/ 2 September 2022

Suspended public protector Busisiwe Mkhwebane spare with truth, records

Mkhwebaneed 398074
Former public protector Busisiwe Mkhwebane. (Leila Dougan/Daily Maverick/Gallo Images)

Suspended public protector Busisiwe Mkhwebane has said almost nothing so far in the public hearings of the parliamentary committee that may recommend her impeachment. 

MPs have not heard what motivated her to rely on the input of intelligence officials to recommend reviewing the mandate of the South African Reserve Bank or to prefer, on the telling of colleagues, not to implicate politicians in the Vrede dairy farm scandal and to ignore the windfall that was the Gupta Leaks emails. 

Nor do they have her version of why she dissimulated in court proceedings that she had a copy of the classified report of the office of the inspector general of intelligence (OIGI) on the high-risk investigations unit set up within the South African Revenue Service (Sars)

in 2007.   

Mkhwebane was in caught in a lie on the latter when her legal counsel, in heads of argument filed to the high court, revealed that she “carefully studied the OIGI report” before reaching the same conclusion contained in it — that the unit qualified as “rogue” was established unlawfully and had conducted illegal intelligence gathering operations.

====

» Exercise requirements: Please recast the paragraph of the Mkhwebane article that begins "MPs have not heard what motivated her" as a short bulleted list, keeping its main facts.

====

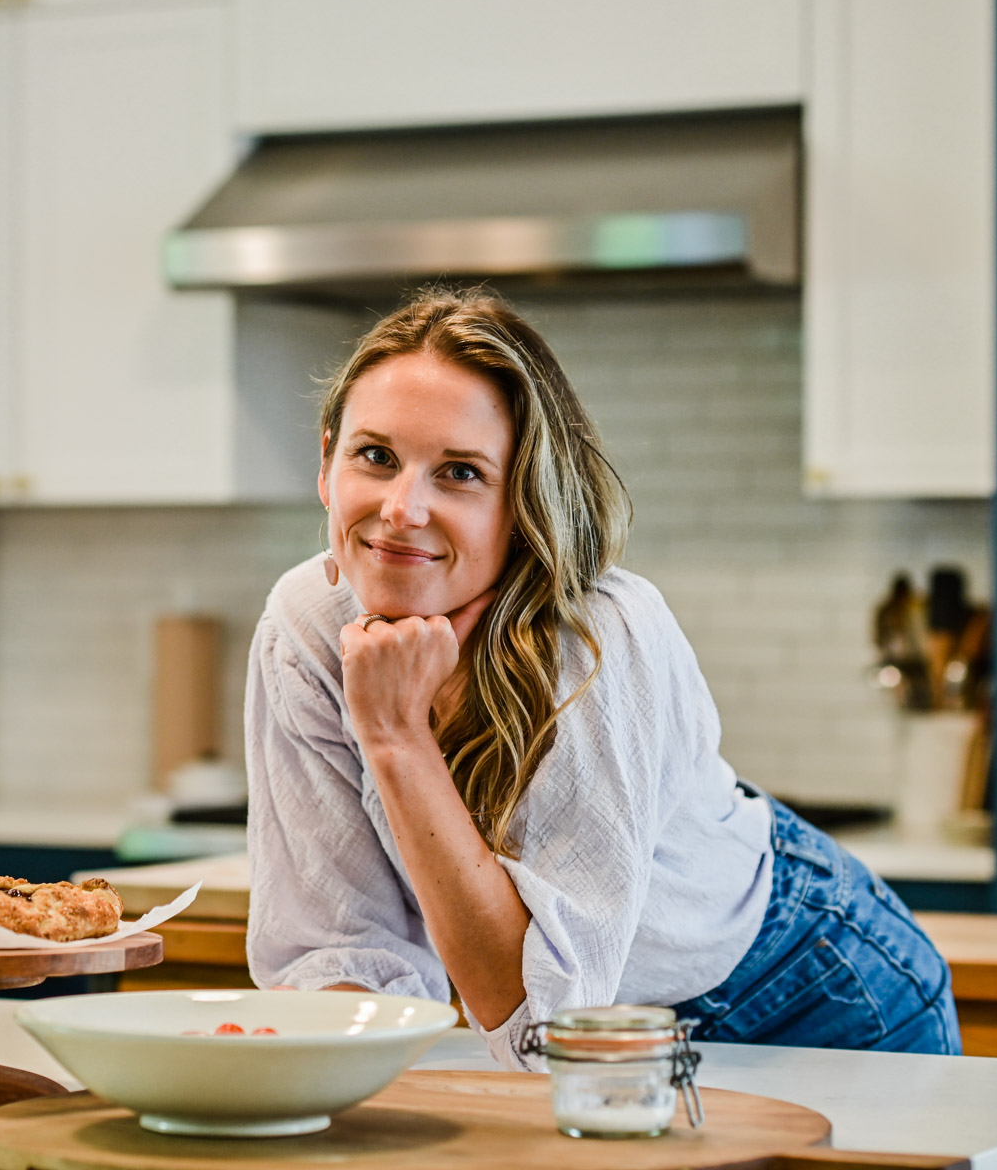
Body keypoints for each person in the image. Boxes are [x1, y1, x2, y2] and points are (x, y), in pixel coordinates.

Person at [244, 289, 959, 1068]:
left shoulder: (597, 638)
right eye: (375, 456)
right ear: (325, 465)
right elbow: (336, 952)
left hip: (809, 994)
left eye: (459, 472)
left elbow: (543, 1027)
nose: (402, 509)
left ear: (521, 503)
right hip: (608, 1039)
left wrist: (394, 734)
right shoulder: (306, 628)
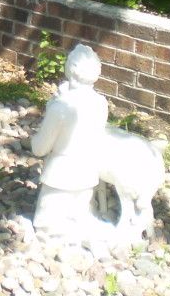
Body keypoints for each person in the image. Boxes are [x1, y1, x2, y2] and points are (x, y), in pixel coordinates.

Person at [30, 44, 109, 238]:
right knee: (77, 217)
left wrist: (52, 107)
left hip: (60, 176)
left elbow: (40, 148)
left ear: (70, 70)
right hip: (86, 176)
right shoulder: (101, 103)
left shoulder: (61, 107)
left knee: (45, 224)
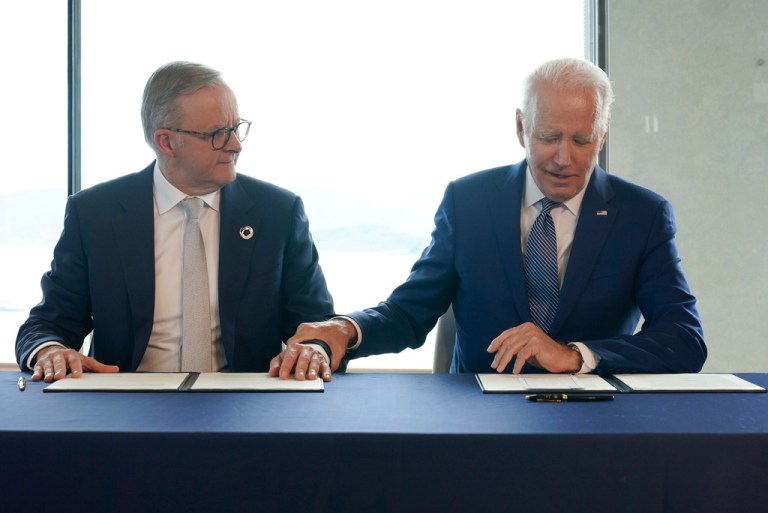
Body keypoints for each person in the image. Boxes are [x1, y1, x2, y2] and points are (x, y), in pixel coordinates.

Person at [271, 57, 706, 380]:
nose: (563, 158)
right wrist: (346, 329)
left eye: (582, 139)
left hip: (595, 417)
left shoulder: (642, 215)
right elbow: (409, 312)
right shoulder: (469, 201)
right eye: (548, 136)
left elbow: (684, 339)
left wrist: (574, 355)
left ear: (603, 134)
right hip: (478, 416)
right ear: (521, 129)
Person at [17, 61, 334, 382]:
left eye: (236, 128)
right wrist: (50, 350)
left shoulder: (277, 212)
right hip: (125, 405)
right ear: (166, 142)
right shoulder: (96, 214)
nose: (236, 145)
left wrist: (314, 347)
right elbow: (49, 323)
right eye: (217, 135)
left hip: (247, 402)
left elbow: (317, 324)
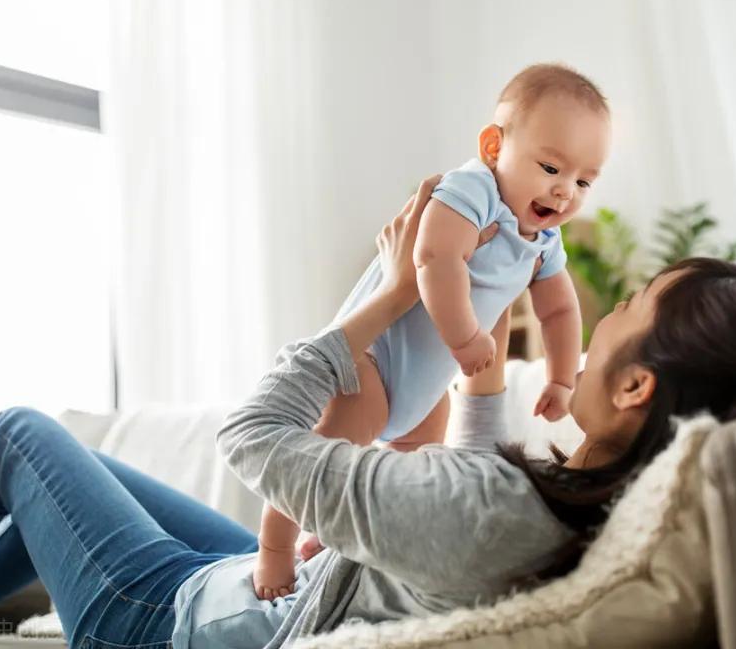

====

» Written solution:
MPs have not heard what motivated Mkhwebane to:
- rely on input from intelligence officials to recommend reviewing the South African Reserve Bank's mandate
- prefer, on the telling of colleagues, not to implicate politicians in the Vrede dairy farm scandal
- ignore the Gupta Leaks emails, which were a windfall